No topo dessa malha encontra-se a Sé de Viseu, catedral cujas obras se estenderam do românico ao maneirismo, com claustro renascentista e tetos abobadados de nervuras manuelinas. Diante dela, a Igreja da Misericórdia, de fachada barroca branca e granito, fecha um dos cenários urbanos mais fotografados da Beira.

A escola de Grão Vasco

Viseu deu nome a um dos episódios maiores da arte portuguesa: a escola de pintura liderada, no início do século XVI, por Vasco Fernandes, conhecido por Grão Vasco. Em colaboração com Gaspar Vaz e outros mestres, produziu retábulos de forte expressão e cor densa que renovaram a pintura renascentista portuguesa, aliando a herança flamenga a uma sensibilidade própria.
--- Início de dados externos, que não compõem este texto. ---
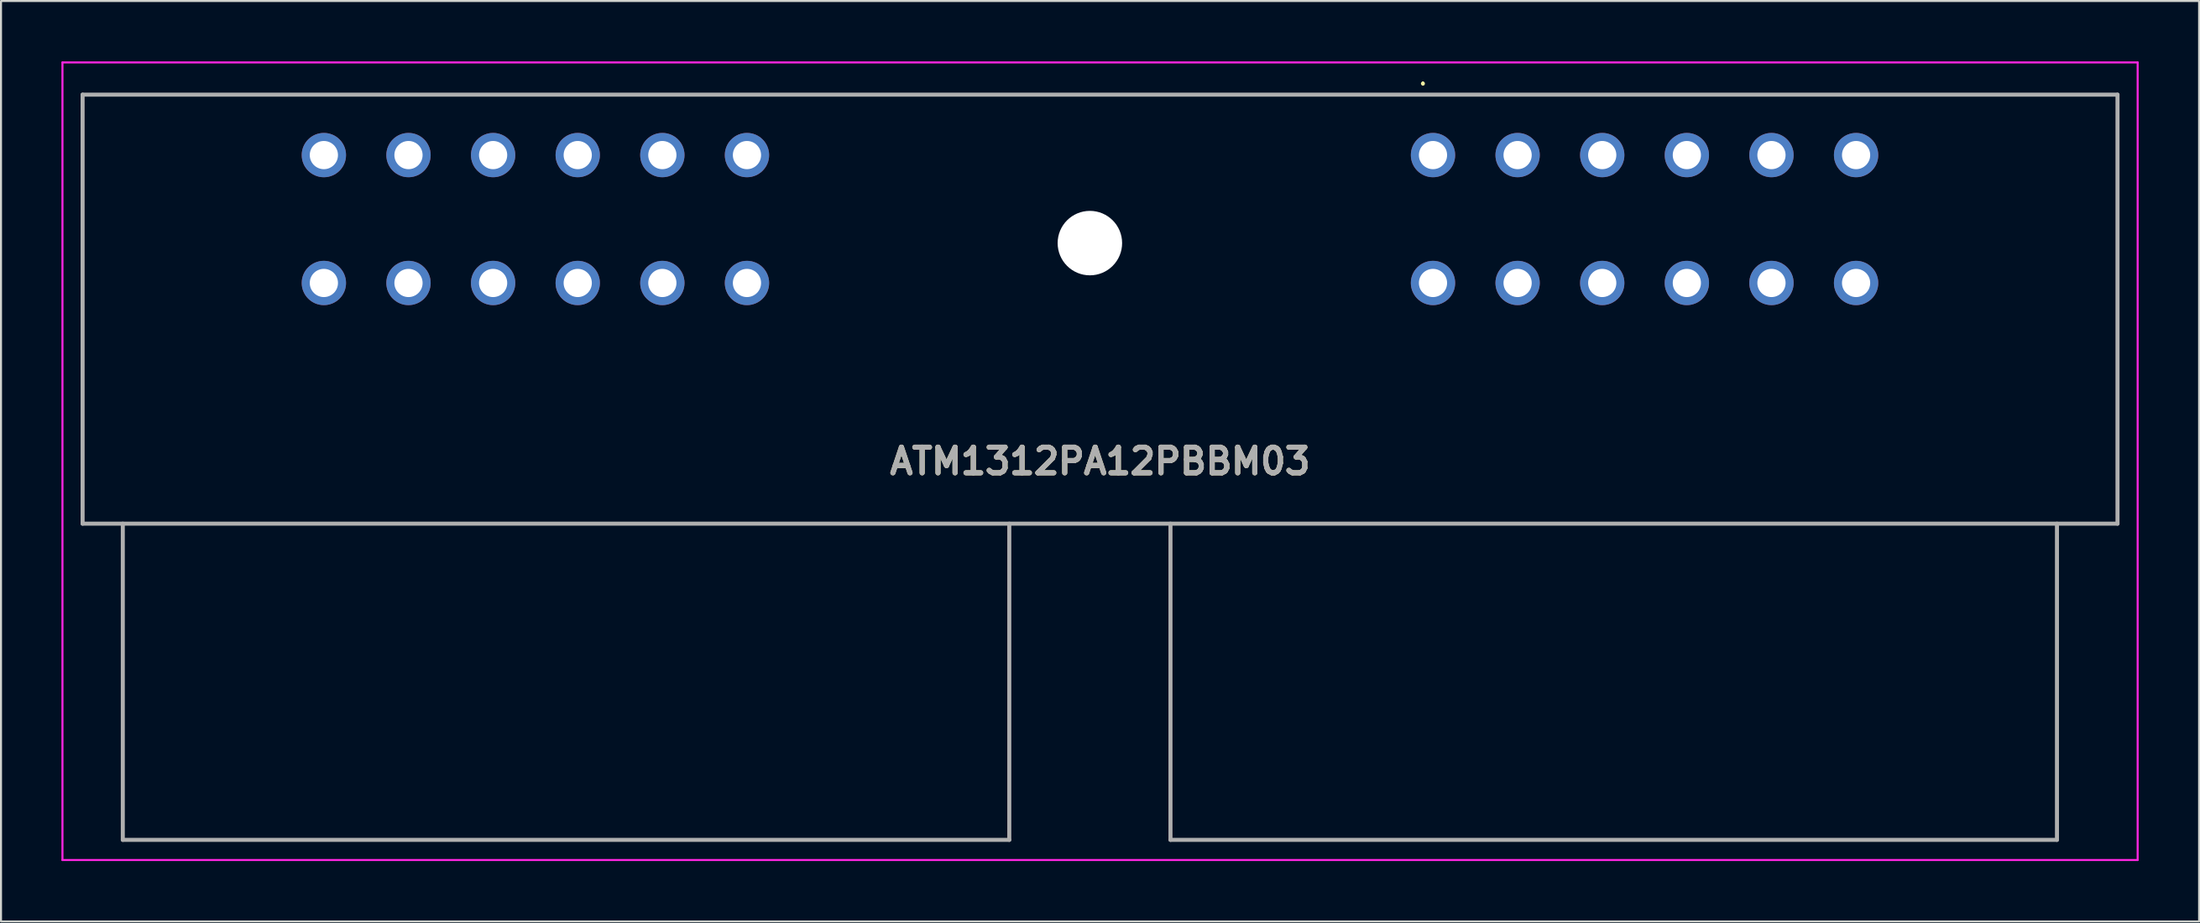
<source format=kicad_pcb>
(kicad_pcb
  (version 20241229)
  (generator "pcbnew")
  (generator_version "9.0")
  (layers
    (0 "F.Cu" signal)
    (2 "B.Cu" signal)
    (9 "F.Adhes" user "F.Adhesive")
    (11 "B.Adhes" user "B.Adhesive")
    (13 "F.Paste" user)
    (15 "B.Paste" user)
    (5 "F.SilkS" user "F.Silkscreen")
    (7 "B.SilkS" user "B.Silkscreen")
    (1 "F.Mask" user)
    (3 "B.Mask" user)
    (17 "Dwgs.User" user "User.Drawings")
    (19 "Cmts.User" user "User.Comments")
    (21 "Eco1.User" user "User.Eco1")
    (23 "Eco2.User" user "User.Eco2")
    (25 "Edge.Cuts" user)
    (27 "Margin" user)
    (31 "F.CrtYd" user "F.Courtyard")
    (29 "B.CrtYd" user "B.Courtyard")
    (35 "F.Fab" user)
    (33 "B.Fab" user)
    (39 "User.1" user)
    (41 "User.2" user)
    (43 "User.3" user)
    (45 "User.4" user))
  (footprint "ATM1312PA12PBBM03"
    (layer "F.Cu")
    (at 34.025 11)
    (property "Reference" "ATM1312PA12PBBM03" (at 17.525 8.85 0) (layer "F.SilkS") (effects (font (size 1.27 1.27) (thickness 0.254))))
    (attr through_hole)
    (fp_line (start -32.975 -9.35) (end 68.025 -9.35) (stroke (width 0.1) (type solid)) (layer "F.SilkS"))
    (fp_line (start -32.975 11.95) (end -32.975 -9.35) (stroke (width 0.1) (type solid)) (layer "F.SilkS"))
    (fp_line (start -30.98 11.95) (end -30.98 27.65) (stroke (width 0.1) (type solid)) (layer "F.SilkS"))
    (fp_line (start -30.98 27.65) (end 13.02 27.65) (stroke (width 0.1) (type solid)) (layer "F.SilkS"))
    (fp_line (start 13.02 27.65) (end 13.02 11.95) (stroke (width 0.1) (type solid)) (layer "F.SilkS"))
    (fp_line (start 21.02 27.65) (end 21.02 11.95) (stroke (width 0.1) (type solid)) (layer "F.SilkS"))
    (fp_line (start 33.55 -9.95) (end 33.55 -9.95) (stroke (width 0.1) (type solid)) (layer "F.SilkS"))
    (fp_line (start 33.55 -9.85) (end 33.55 -9.85) (stroke (width 0.1) (type solid)) (layer "F.SilkS"))
    (fp_line (start 65.02 11.95) (end 65.02 27.65) (stroke (width 0.1) (type solid)) (layer "F.SilkS"))
    (fp_line (start 65.02 27.65) (end 21.02 27.65) (stroke (width 0.1) (type solid)) (layer "F.SilkS"))
    (fp_line (start 68.025 -9.35) (end 68.025 11.95) (stroke (width 0.1) (type solid)) (layer "F.SilkS"))
    (fp_line (start 68.025 11.95) (end -32.975 11.95) (stroke (width 0.1) (type solid)) (layer "F.SilkS"))
    (fp_arc (start 33.55 -9.95) (mid 33.6 -9.9) (end 33.55 -9.85) (stroke (width 0.1) (type solid)) (layer "F.SilkS"))
    (fp_arc (start 33.55 -9.85) (mid 33.5 -9.9) (end 33.55 -9.95) (stroke (width 0.1) (type solid)) (layer "F.SilkS"))
    (fp_line (start -33.975 -10.95) (end 69.025 -10.95) (stroke (width 0.1) (type solid)) (layer "F.CrtYd"))
    (fp_line (start -33.975 28.65) (end -33.975 -10.95) (stroke (width 0.1) (type solid)) (layer "F.CrtYd"))
    (fp_line (start 69.025 -10.95) (end 69.025 28.65) (stroke (width 0.1) (type solid)) (layer "F.CrtYd"))
    (fp_line (start 69.025 28.65) (end -33.975 28.65) (stroke (width 0.1) (type solid)) (layer "F.CrtYd"))
    (fp_line (start -32.975 -9.35) (end 68.025 -9.35) (stroke (width 0.2) (type solid)) (layer "F.Fab"))
    (fp_line (start -32.975 11.95) (end -32.975 -9.35) (stroke (width 0.2) (type solid)) (layer "F.Fab"))
    (fp_line (start -30.98 27.65) (end -30.98 11.95) (stroke (width 0.2) (type solid)) (layer "F.Fab"))
    (fp_line (start 13.02 11.95) (end 13.02 27.65) (stroke (width 0.2) (type solid)) (layer "F.Fab"))
    (fp_line (start 13.02 27.65) (end -30.98 27.65) (stroke (width 0.2) (type solid)) (layer "F.Fab"))
    (fp_line (start 21.02 11.95) (end 21.02 27.65) (stroke (width 0.2) (type solid)) (layer "F.Fab"))
    (fp_line (start 21.02 27.65) (end 65.02 27.65) (stroke (width 0.2) (type solid)) (layer "F.Fab"))
    (fp_line (start 65.02 27.65) (end 65.02 11.95) (stroke (width 0.2) (type solid)) (layer "F.Fab"))
    (fp_line (start 68.025 -9.35) (end 68.025 11.95) (stroke (width 0.2) (type solid)) (layer "F.Fab"))
    (fp_line (start 68.025 11.95) (end -32.975 11.95) (stroke (width 0.2) (type solid)) (layer "F.Fab"))
    (fp_text user "${REFERENCE}" (at 17.525 8.85 0) (layer "F.Fab") (effects (font (size 1.27 1.27) (thickness 0.254))))
    (pad "" np_thru_hole circle (at 17.02 -1.98) (size 3.2 3.2) (drill 3.2) (layers "*.Cu" "*.Mask"))
    (pad "A1" thru_hole circle (at 0 0) (size 2.2 2.2) (drill 1.4) (layers "*.Cu" "*.Mask"))
    (pad "A2" thru_hole circle (at -4.2 0) (size 2.2 2.2) (drill 1.4) (layers "*.Cu" "*.Mask"))
    (pad "A3" thru_hole circle (at -8.4 0) (size 2.2 2.2) (drill 1.4) (layers "*.Cu" "*.Mask"))
    (pad "A4" thru_hole circle (at -12.6 0) (size 2.2 2.2) (drill 1.4) (layers "*.Cu" "*.Mask"))
    (pad "A5" thru_hole circle (at -16.8 0) (size 2.2 2.2) (drill 1.4) (layers "*.Cu" "*.Mask"))
    (pad "A6" thru_hole circle (at -21 0) (size 2.2 2.2) (drill 1.4) (layers "*.Cu" "*.Mask"))
    (pad "A7" thru_hole circle (at -21 -6.35) (size 2.2 2.2) (drill 1.4) (layers "*.Cu" "*.Mask"))
    (pad "A8" thru_hole circle (at -16.8 -6.35) (size 2.2 2.2) (drill 1.4) (layers "*.Cu" "*.Mask"))
    (pad "A9" thru_hole circle (at -12.6 -6.35) (size 2.2 2.2) (drill 1.4) (layers "*.Cu" "*.Mask"))
    (pad "A10" thru_hole circle (at -8.4 -6.35) (size 2.2 2.2) (drill 1.4) (layers "*.Cu" "*.Mask"))
    (pad "A11" thru_hole circle (at -4.2 -6.35) (size 2.2 2.2) (drill 1.4) (layers "*.Cu" "*.Mask"))
    (pad "A12" thru_hole circle (at 0 -6.35) (size 2.2 2.2) (drill 1.4) (layers "*.Cu" "*.Mask"))
    (pad "B1" thru_hole circle (at 34.05 -6.35) (size 2.2 2.2) (drill 1.4) (layers "*.Cu" "*.Mask"))
    (pad "B2" thru_hole circle (at 38.25 -6.35) (size 2.2 2.2) (drill 1.4) (layers "*.Cu" "*.Mask"))
    (pad "B3" thru_hole circle (at 42.45 -6.35) (size 2.2 2.2) (drill 1.4) (layers "*.Cu" "*.Mask"))
    (pad "B4" thru_hole circle (at 46.65 -6.35) (size 2.2 2.2) (drill 1.4) (layers "*.Cu" "*.Mask"))
    (pad "B5" thru_hole circle (at 50.85 -6.35) (size 2.2 2.2) (drill 1.4) (layers "*.Cu" "*.Mask"))
    (pad "B6" thru_hole circle (at 55.05 -6.35) (size 2.2 2.2) (drill 1.4) (layers "*.Cu" "*.Mask"))
    (pad "B7" thru_hole circle (at 55.05 0) (size 2.2 2.2) (drill 1.4) (layers "*.Cu" "*.Mask"))
    (pad "B8" thru_hole circle (at 50.85 0) (size 2.2 2.2) (drill 1.4) (layers "*.Cu" "*.Mask"))
    (pad "B9" thru_hole circle (at 46.65 0) (size 2.2 2.2) (drill 1.4) (layers "*.Cu" "*.Mask"))
    (pad "B10" thru_hole circle (at 42.45 0) (size 2.2 2.2) (drill 1.4) (layers "*.Cu" "*.Mask"))
    (pad "B11" thru_hole circle (at 38.25 0) (size 2.2 2.2) (drill 1.4) (layers "*.Cu" "*.Mask"))
    (pad "B12" thru_hole circle (at 34.05 0) (size 2.2 2.2) (drill 1.4) (layers "*.Cu" "*.Mask")))
  (gr_rect
    (start -3 -3)
    (end 106.1 42.7)
    (stroke (width 0.1) (type default))
    (fill no)
    (layer "Edge.Cuts")))
</source>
O acervo está hoje reunido no Museu Nacional Grão Vasco, instalado no antigo Paço dos Três Escalões, junto à Sé. Aí se conservam painéis como o São Pedro e os retábulos da capela-mor da catedral, referências obrigatórias para o estudo do quinhentismo nacional.

A força de Viseu não está num único monumento, mas na continuidade entre a catedral, o museu e as ruas que os ligam — uma cidade que pensa a arte como tecido urbano.

Território, vinho e identidade

Os arredores guardam a enigmática Cava de Viriato, vasta fortificação de planta octogonal cuja datação e função continuam a dividir os investigadores, entre origens lusitanas, romanas ou islâmicas. A associação ao chefe lusitano Viriato, embora lendária, alimenta uma identidade que a cidade cultiva.

A norte e a sul estendem-se os vinhedos que dão corpo à rota do vinho do Dão, uma das denominações de origem mais antigas do país, marcada por tintos de guarda elaborados sobretudo a partir da casta Touriga Nacional. Inserida na rede de cidades históricas do interior, Viseu dialoga com outros centros da região Centro, prolongando para a Beira Alta uma trama de património que une fé, pintura e paisagem.

Perguntas frequentes

Em que região e distrito fica Viseu?
Viseu situa-se na região Centro de Portugal, sendo a capital do distrito homónimo e o principal centro urbano da sub-região do Dão-Lafões.
Quem foi Grão Vasco?
Grão Vasco é a alcunha de Vasco Fernandes, pintor que liderou a escola de Viseu no início do século XVI e cuja obra está reunida no Museu Nacional Grão Vasco.
O que é a Cava de Viriato?
É uma fortificação de planta poligonal nos arredores de Viseu, classificada como monumento e tradicionalmente associada ao chefe lusitano Viriato, embora a sua origem permaneça em debate.